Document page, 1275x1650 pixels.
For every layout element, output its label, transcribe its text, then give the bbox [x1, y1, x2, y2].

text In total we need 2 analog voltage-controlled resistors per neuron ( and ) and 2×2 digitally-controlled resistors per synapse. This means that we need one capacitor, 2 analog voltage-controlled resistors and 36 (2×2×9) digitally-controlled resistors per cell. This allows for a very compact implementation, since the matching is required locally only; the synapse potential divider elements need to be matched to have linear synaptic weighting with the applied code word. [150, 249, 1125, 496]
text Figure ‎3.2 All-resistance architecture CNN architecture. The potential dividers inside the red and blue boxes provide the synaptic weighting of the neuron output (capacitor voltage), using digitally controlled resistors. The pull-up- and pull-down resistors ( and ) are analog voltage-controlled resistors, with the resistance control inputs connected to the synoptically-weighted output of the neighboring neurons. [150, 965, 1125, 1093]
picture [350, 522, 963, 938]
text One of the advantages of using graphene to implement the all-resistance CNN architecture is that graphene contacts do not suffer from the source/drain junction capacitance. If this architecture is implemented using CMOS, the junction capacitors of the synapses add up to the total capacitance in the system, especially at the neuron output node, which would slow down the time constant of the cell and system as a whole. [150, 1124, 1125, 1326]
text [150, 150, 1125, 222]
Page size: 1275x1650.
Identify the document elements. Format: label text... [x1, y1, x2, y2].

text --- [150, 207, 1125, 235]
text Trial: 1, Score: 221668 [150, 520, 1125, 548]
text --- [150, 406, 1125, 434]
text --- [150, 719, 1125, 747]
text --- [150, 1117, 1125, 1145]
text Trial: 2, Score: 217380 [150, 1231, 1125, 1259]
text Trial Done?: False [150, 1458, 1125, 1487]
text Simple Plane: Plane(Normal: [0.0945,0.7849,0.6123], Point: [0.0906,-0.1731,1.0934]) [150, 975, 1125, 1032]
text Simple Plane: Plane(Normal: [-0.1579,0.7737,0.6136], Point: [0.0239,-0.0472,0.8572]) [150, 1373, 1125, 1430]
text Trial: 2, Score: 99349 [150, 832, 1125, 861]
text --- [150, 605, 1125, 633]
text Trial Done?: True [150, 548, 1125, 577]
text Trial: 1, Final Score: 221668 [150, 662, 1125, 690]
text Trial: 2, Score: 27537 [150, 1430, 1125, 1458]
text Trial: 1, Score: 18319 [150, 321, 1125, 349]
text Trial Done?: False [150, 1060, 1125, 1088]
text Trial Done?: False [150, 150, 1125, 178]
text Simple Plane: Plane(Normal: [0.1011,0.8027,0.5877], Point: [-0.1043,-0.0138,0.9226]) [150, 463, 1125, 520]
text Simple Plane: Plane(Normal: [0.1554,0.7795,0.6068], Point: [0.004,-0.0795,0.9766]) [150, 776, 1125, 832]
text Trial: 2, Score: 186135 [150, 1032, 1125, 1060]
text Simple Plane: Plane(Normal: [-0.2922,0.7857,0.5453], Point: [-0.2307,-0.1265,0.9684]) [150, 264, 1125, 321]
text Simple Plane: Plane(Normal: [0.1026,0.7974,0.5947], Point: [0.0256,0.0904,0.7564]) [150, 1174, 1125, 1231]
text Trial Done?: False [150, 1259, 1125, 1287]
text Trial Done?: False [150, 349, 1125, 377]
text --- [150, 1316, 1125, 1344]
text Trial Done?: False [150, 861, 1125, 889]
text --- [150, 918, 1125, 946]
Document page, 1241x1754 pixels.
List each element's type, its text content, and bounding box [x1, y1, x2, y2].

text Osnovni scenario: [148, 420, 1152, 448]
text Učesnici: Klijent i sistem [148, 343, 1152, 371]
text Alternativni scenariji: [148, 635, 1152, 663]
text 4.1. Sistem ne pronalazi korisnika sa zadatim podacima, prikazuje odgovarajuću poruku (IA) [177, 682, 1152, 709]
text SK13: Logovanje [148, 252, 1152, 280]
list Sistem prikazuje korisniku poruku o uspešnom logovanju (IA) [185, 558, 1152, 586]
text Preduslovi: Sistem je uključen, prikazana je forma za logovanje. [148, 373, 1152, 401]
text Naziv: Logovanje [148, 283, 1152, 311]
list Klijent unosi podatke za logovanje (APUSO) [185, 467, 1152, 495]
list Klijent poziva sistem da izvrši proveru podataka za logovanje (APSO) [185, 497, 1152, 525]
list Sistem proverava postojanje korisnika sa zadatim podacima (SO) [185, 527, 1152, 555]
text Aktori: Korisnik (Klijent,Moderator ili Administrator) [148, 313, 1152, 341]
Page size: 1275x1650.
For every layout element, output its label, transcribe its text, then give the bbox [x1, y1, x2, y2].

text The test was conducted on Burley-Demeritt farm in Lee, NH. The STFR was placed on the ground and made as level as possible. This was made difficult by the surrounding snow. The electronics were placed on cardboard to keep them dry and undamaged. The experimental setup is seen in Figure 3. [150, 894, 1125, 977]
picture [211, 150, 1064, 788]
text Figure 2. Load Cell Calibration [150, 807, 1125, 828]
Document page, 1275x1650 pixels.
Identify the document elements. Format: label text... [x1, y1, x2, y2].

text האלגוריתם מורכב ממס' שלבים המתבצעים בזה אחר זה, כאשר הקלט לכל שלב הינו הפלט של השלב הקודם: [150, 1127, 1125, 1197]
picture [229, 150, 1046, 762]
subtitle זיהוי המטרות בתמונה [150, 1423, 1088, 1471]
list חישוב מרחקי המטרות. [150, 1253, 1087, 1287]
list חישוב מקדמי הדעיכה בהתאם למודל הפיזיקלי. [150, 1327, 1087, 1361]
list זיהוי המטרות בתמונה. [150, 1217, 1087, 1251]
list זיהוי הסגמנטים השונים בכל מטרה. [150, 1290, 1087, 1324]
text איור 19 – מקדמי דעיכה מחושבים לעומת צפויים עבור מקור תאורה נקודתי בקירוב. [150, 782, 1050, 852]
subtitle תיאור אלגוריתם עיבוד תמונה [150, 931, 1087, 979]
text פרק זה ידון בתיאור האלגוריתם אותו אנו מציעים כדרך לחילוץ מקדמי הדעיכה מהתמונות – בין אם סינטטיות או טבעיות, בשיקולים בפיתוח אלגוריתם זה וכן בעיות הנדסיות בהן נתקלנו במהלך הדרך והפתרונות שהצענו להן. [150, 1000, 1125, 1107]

================

### [About this task]
Each entry above must be printed exactly as written.

### [Answer below]
Document page, 1275x1650 pixels.
For every layout element, output its label, transcribe its text, then give the bbox [x1, y1, x2, y2].

text In total we need 2 analog voltage-controlled resistors per neuron ( and ) and 2×2 digitally-controlled resistors per synapse. This means that we need one capacitor, 2 analog voltage-controlled resistors and 36 (2×2×9) digitally-controlled resistors per cell. This allows for a very compact implementation, since the matching is required locally only; the synapse potential divider elements need to be matched to have linear synaptic weighting with the applied code word. [150, 249, 1125, 496]
text Figure ‎3.2 All-resistance architecture CNN architecture. The potential dividers inside the red and blue boxes provide the synaptic weighting of the neuron output (capacitor voltage), using digitally controlled resistors. The pull-up- and pull-down resistors ( and ) are analog voltage-controlled resistors, with the resistance control inputs connected to the synoptically-weighted output of the neighboring neurons. [150, 965, 1125, 1093]
picture [350, 522, 963, 938]
text One of the advantages of using graphene to implement the all-resistance CNN architecture is that graphene contacts do not suffer from the source/drain junction capacitance. If this architecture is implemented using CMOS, the junction capacitors of the synapses add up to the total capacitance in the system, especially at the neuron output node, which would slow down the time constant of the cell and system as a whole. [150, 1124, 1125, 1326]
text [150, 150, 1125, 222]
Page size: 1275x1650.
Identify the document elements. Format: label text... [x1, y1, x2, y2].

text --- [150, 207, 1125, 235]
text Trial: 1, Score: 221668 [150, 520, 1125, 548]
text --- [150, 406, 1125, 434]
text --- [150, 719, 1125, 747]
text --- [150, 1117, 1125, 1145]
text Trial: 2, Score: 217380 [150, 1231, 1125, 1259]
text Trial Done?: False [150, 1458, 1125, 1487]
text Simple Plane: Plane(Normal: [0.0945,0.7849,0.6123], Point: [0.0906,-0.1731,1.0934]) [150, 975, 1125, 1032]
text Simple Plane: Plane(Normal: [-0.1579,0.7737,0.6136], Point: [0.0239,-0.0472,0.8572]) [150, 1373, 1125, 1430]
text Trial: 2, Score: 99349 [150, 832, 1125, 861]
text --- [150, 605, 1125, 633]
text Trial Done?: True [150, 548, 1125, 577]
text Trial: 1, Final Score: 221668 [150, 662, 1125, 690]
text Trial: 2, Score: 27537 [150, 1430, 1125, 1458]
text Trial: 1, Score: 18319 [150, 321, 1125, 349]
text Trial Done?: False [150, 1060, 1125, 1088]
text Trial Done?: False [150, 150, 1125, 178]
text Simple Plane: Plane(Normal: [0.1011,0.8027,0.5877], Point: [-0.1043,-0.0138,0.9226]) [150, 463, 1125, 520]
text Simple Plane: Plane(Normal: [0.1554,0.7795,0.6068], Point: [0.004,-0.0795,0.9766]) [150, 776, 1125, 832]
text Trial: 2, Score: 186135 [150, 1032, 1125, 1060]
text Simple Plane: Plane(Normal: [-0.2922,0.7857,0.5453], Point: [-0.2307,-0.1265,0.9684]) [150, 264, 1125, 321]
text Simple Plane: Plane(Normal: [0.1026,0.7974,0.5947], Point: [0.0256,0.0904,0.7564]) [150, 1174, 1125, 1231]
text Trial Done?: False [150, 1259, 1125, 1287]
text Trial Done?: False [150, 349, 1125, 377]
text --- [150, 1316, 1125, 1344]
text Trial Done?: False [150, 861, 1125, 889]
text --- [150, 918, 1125, 946]
Document page, 1241x1754 pixels.
List each element's type, its text content, and bounding box [x1, y1, x2, y2].

text Osnovni scenario: [148, 420, 1152, 448]
text Učesnici: Klijent i sistem [148, 343, 1152, 371]
text Alternativni scenariji: [148, 635, 1152, 663]
text 4.1. Sistem ne pronalazi korisnika sa zadatim podacima, prikazuje odgovarajuću poruku (IA) [177, 682, 1152, 709]
text SK13: Logovanje [148, 252, 1152, 280]
list Sistem prikazuje korisniku poruku o uspešnom logovanju (IA) [185, 558, 1152, 586]
text Preduslovi: Sistem je uključen, prikazana je forma za logovanje. [148, 373, 1152, 401]
text Naziv: Logovanje [148, 283, 1152, 311]
list Klijent unosi podatke za logovanje (APUSO) [185, 467, 1152, 495]
list Klijent poziva sistem da izvrši proveru podataka za logovanje (APSO) [185, 497, 1152, 525]
list Sistem proverava postojanje korisnika sa zadatim podacima (SO) [185, 527, 1152, 555]
text Aktori: Korisnik (Klijent,Moderator ili Administrator) [148, 313, 1152, 341]
Page size: 1275x1650.
For every layout element, output its label, transcribe its text, then give the bbox [x1, y1, x2, y2].

text The test was conducted on Burley-Demeritt farm in Lee, NH. The STFR was placed on the ground and made as level as possible. This was made difficult by the surrounding snow. The electronics were placed on cardboard to keep them dry and undamaged. The experimental setup is seen in Figure 3. [150, 894, 1125, 977]
picture [211, 150, 1064, 788]
text Figure 2. Load Cell Calibration [150, 807, 1125, 828]
Document page, 1275x1650 pixels.
Identify the document elements. Format: label text... [x1, y1, x2, y2].

text האלגוריתם מורכב ממס' שלבים המתבצעים בזה אחר זה, כאשר הקלט לכל שלב הינו הפלט של השלב הקודם: [150, 1127, 1125, 1197]
picture [229, 150, 1046, 762]
subtitle זיהוי המטרות בתמונה [150, 1423, 1088, 1471]
list חישוב מרחקי המטרות. [150, 1253, 1087, 1287]
list חישוב מקדמי הדעיכה בהתאם למודל הפיזיקלי. [150, 1327, 1087, 1361]
list זיהוי המטרות בתמונה. [150, 1217, 1087, 1251]
list זיהוי הסגמנטים השונים בכל מטרה. [150, 1290, 1087, 1324]
text איור 19 – מקדמי דעיכה מחושבים לעומת צפויים עבור מקור תאורה נקודתי בקירוב. [150, 782, 1050, 852]
subtitle תיאור אלגוריתם עיבוד תמונה [150, 931, 1087, 979]
text פרק זה ידון בתיאור האלגוריתם אותו אנו מציעים כדרך לחילוץ מקדמי הדעיכה מהתמונות – בין אם סינטטיות או טבעיות, בשיקולים בפיתוח אלגוריתם זה וכן בעיות הנדסיות בהן נתקלנו במהלך הדרך והפתרונות שהצענו להן. [150, 1000, 1125, 1107]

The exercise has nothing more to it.